Many businesses wish to offer food and beverage services for corporate events without the burden of a full-service restaurant available every day. In some circumstances, a catering establishment license is a preferable alternative category of a retail on-premises license. A restaurant serves food and beverage at all times while a catering establishment only does so during private parties. BYOB is permissible under a catering establishment license, although the licensee must still have a stock of alcohol available. If you don’t plan to sell food and beverage outside catered events, this option should be considered.
A business that is not primarily operating in the food and beverage space (that is, not a bar or restaurant) may apply for a catering establishment license to serve food and alcoholic beverages at private events if certain requirements are satisfied:
- The business has a portion of its premises that is “for hire” by the public for private events. This portion should be separated in some fashion from the main public areas of the business. The key is that access is limited to the private party attendees, not openly accessible to the general public. It is a good idea to charge a “room fee.”
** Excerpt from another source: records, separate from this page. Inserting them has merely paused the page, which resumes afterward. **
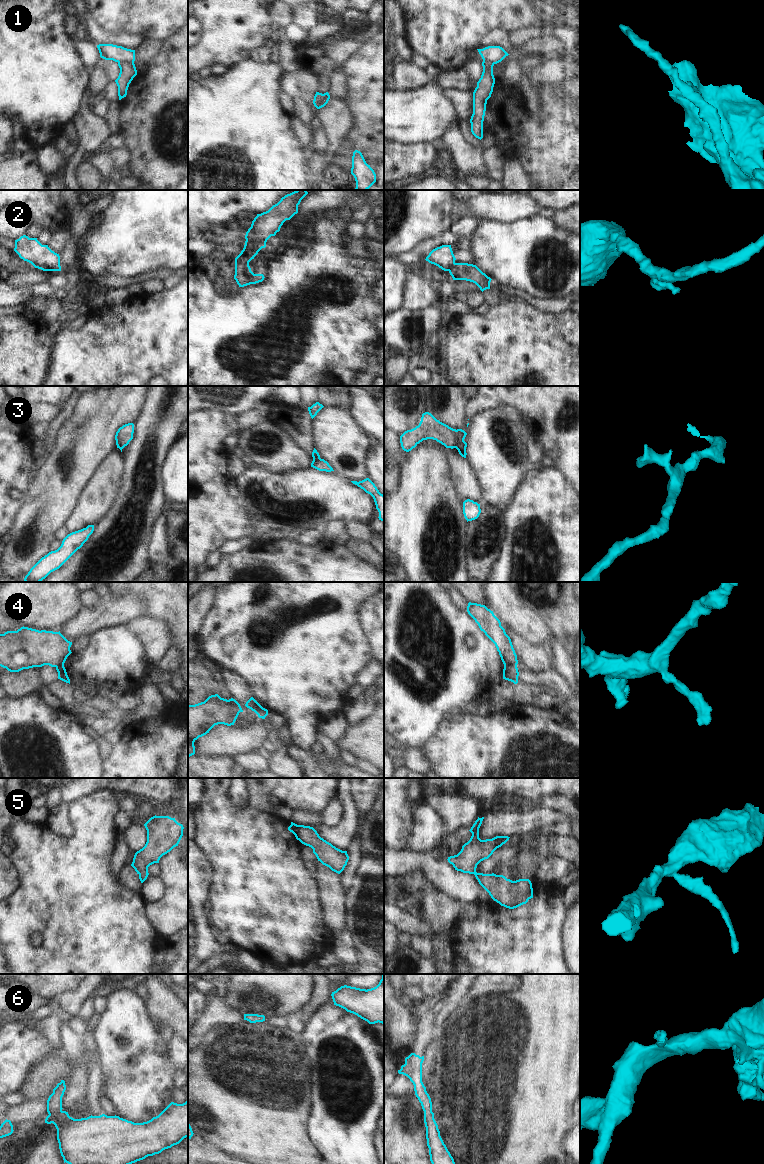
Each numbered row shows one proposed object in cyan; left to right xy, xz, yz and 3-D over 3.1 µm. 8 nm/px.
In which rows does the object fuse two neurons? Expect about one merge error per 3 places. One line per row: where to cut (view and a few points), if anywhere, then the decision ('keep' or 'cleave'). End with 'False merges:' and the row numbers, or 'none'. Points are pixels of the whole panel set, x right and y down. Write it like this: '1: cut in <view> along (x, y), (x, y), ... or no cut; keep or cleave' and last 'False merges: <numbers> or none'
1: cut in xy along (133, 61), (118, 63); cleave
2: cut in xz along (238, 255), (243, 255), (249, 261); cleave
3: cut in yz along (463, 439), (454, 447); cleave
4: cut in yz along (516, 664), (506, 664), (504, 666); cleave
5: no cut; keep
6: no cut; keep
False merges: 1, 2, 3, 4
- The private party invites and brings the attendees, not the catering establishment. The catering establishment cannot solicit attendees to an event in any fashion. The catering establishment cannot use the space for its own corporate parties; rather, it is intended to be “for hire” to the general public.
- The area for hire must accommodate at least 50 people. (Fewer people can attend any particular event. It is the occupancy of the space being used that is important.)
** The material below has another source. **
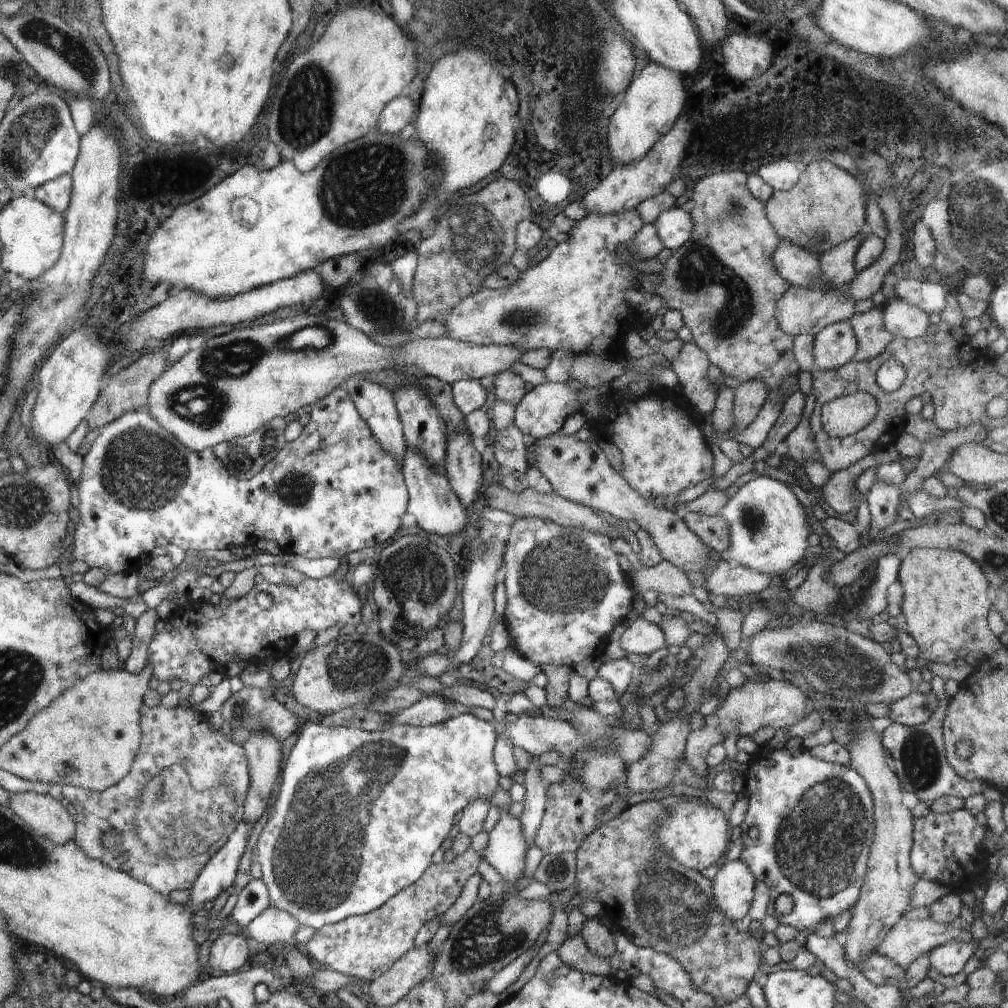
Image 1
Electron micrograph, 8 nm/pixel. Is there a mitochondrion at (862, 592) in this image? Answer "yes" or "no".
no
- There must be adequate facilities to prepare food that are in compliance with health department rules and regulations. The facilities for preparing food must be there, even if not actually used. It is permissible to have the food prepared off site and delivered ready to serve by a third party so long as the customer pays the catering establishment, not the third party, for the food and beverages.
Using your space for corporate parties can be a great revenue stream. Museums, sports facilities and other businesses have successfully added this new offering to customers. Wine and beer only permits are quite affordable and worth considering if you would like to monetize your underused space. Consulting with an experienced SLA attorney can help you select the best license to meet your business needs.